The narrator of the novel is a working-class English woman and is written in the form of a letter beginning ‘Dear Osama’. Her husband and son were at the stadium and have been killed: all three remain nameless in this story. The attack takes place at a soccer match between Arsenal and Chelsea where eleven suicide bombers infiltrate the game: six wearing fragmentation bombs and five wearing incendiary bombs. And just the day before, the husband, who was a member of the bomb-disposal squad, had decided to find a safer job.

Her world collapses: she happens to be watching the game on television with a journalist from the Sunday Telegraph whom she persuades to drive her to the scene. She is injured and while recovering in hospital she is reunited with her son’s cuddly toy – Mr Rabbit.

‘Mr Rabbit survived’ she writes to Osama. ‘I still have him. His green ears are black with blood and one of his paws is missing.’

The mother leaves hospital and continues on in her own private hell, supplemented or perhaps exacerbated by an extraordinary relationship with two journalists, and then a policeman. Her continued letter to Osama provides a description of how and why her life has changed while at the same time trying to understand – trying to personalise – the man she believes is behind the attack that has devastated her life, and changed London into a near apocalyptic shell of its former self.

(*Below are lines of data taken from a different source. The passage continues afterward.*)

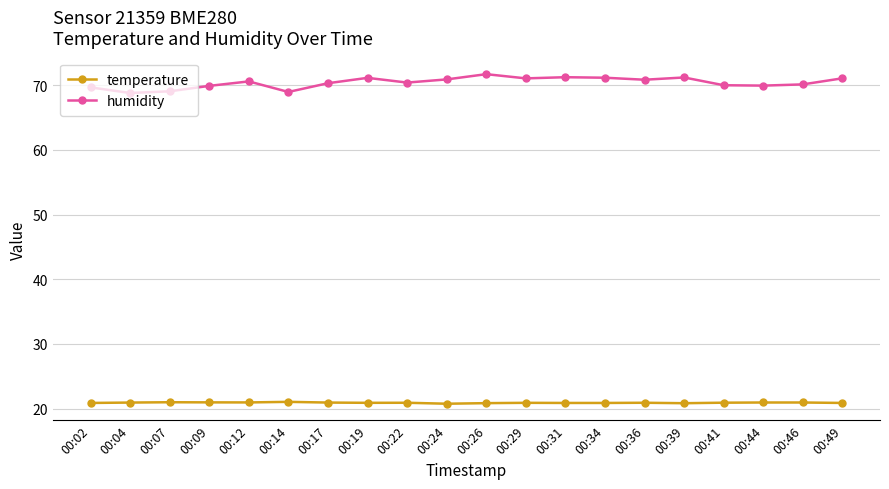

True or false: temperature and humidity cross at least once.

False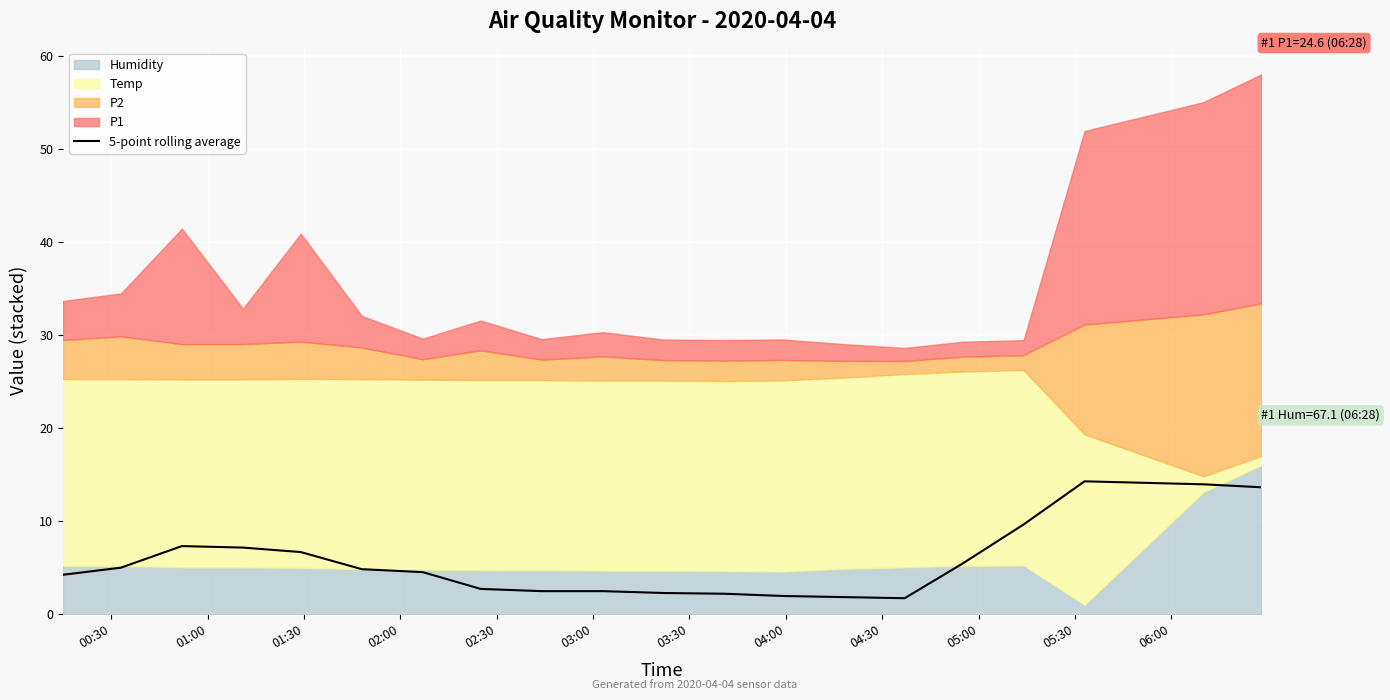

What is the smallest value displayed?

1.7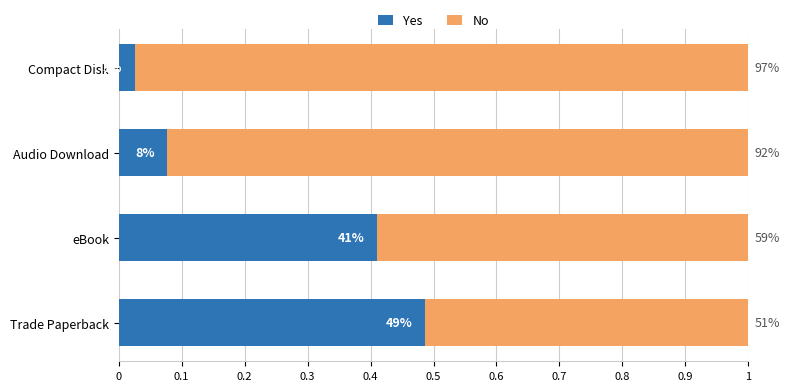

What are all the series names shown in the legend?

Yes, No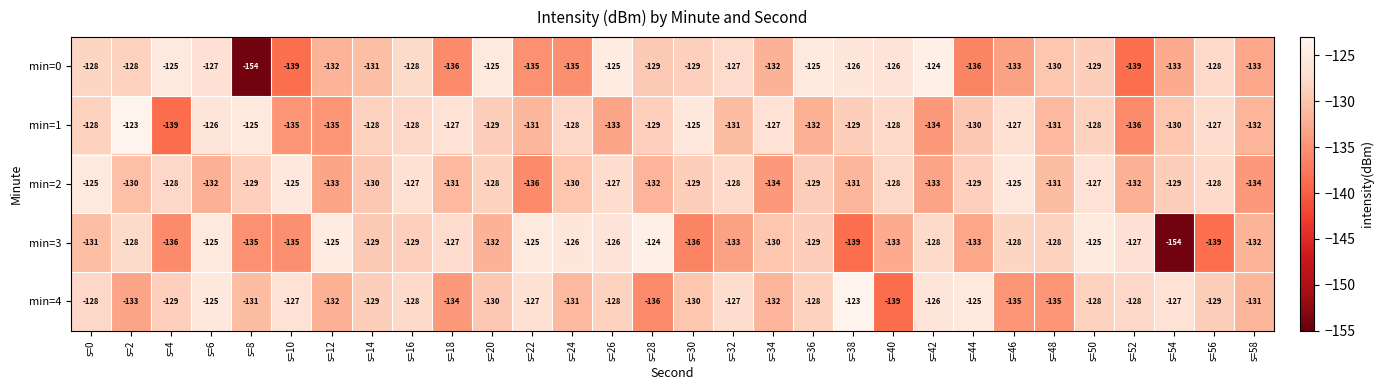

Which series has the largest total across all categories?

min=2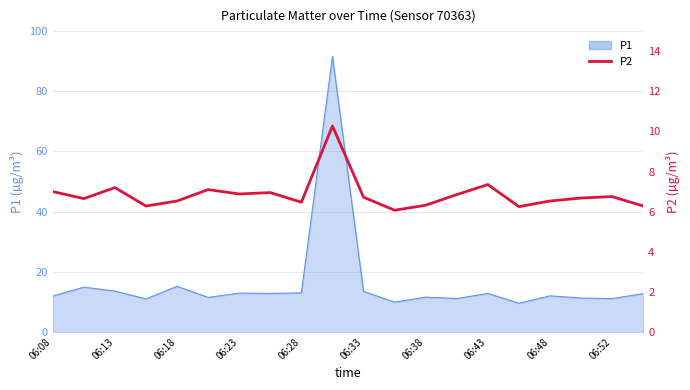

Where is the data nearest to the value 8?

06:43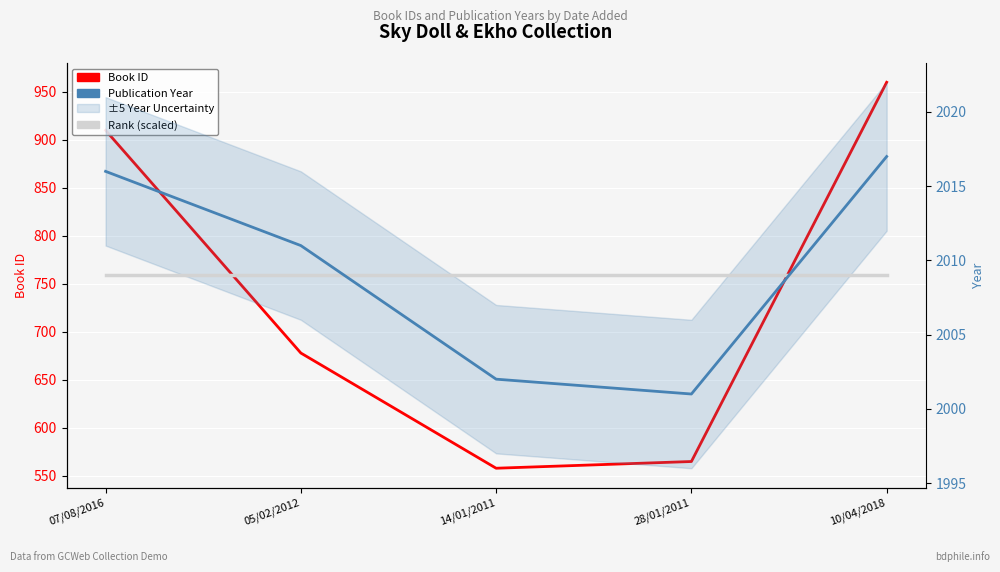

Between 05/02/2012 and 07/08/2016, which is larger?

07/08/2016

It’s a quick read: the momentum of events made it very hard for me to put the novel down. At the same time, while I admire the writing and could understand the despair and occasional alienation experienced by the narrator, I was never comfortable in the story. The details in the story were frequently horrific, often mundane and sometimes funny. There are no heroes in this story, just survivors.

This is the kind of novel with its own potential to haunt: cataclysmic events can never be comfortable, especially when fact and fiction collide.